[Text under study]

########################################

Who was defending God so strongly with the claim God’s power could be enhanced if we believe in evolution? Who was defending religion so strongly that he felt the writer of Genesis could incorrectly have believed the sky was a hole-ridden dish covering a flat earth, while correctly teaching that everything was created by God?

Who said it?
Answer:

The Roman Catholic Archbishop of Sydney, Edward B. Clancy, said it only days before his installation as Archbishop during April, 1983 and it was reprinted in an interview in the ‘Sydney Morning Herald.’ Archbishop Clancy obviously can’t see the fallacy of claiming to believe Genesis is literal where it says ‘God created’ and yet believing it is only symbolic when it refers to what and how God created. The impossibility of reading Genesis this way is shown when you try to be logical about where both man and woman came from. If you claim Genesis teaches the ‘spiritual truth’ that man was created, yet dust to Adam means God slowly allowed molecules to evolve into man, then you find you cannot explain where woman came from using the same rules of interpretation. If evolution was true, woman would have needed to evolve at the same time as man. Genesis both literally and symbolically says she came after man. If evolution was true, women needed to evolve in the same way as men. Genesis states again both literally and symbolically that Eve was formed in a different fashion from Adam.

Trying to read Genesis in the way Archbishop Clancy does soon forces one to the conclusion that both the writer of Genesis and its Inspirer did not have evolution in mind, either literally or symbolically.

########################################

[Data block]
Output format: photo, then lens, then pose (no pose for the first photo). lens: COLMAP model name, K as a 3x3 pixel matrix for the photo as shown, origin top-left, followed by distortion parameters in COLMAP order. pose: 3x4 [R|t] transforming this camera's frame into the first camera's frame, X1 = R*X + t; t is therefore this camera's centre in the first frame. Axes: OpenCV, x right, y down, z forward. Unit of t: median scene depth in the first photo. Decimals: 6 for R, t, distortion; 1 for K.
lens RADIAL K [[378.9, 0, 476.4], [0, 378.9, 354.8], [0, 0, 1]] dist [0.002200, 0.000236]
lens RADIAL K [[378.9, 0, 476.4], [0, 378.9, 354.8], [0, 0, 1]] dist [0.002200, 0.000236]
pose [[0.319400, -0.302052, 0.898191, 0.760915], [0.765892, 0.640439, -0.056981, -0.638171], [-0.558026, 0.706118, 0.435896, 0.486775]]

########################################

Write out, word for word, the part of the text on Genesis and evolution from "Who was defending God" to "created by God?".

Who was defending God so strongly with the claim God’s power could be enhanced if we believe in evolution? Who was defending religion so strongly that he felt the writer of Genesis could incorrectly have believed the sky was a hole-ridden dish covering a flat earth, while correctly teaching that everything was created by God?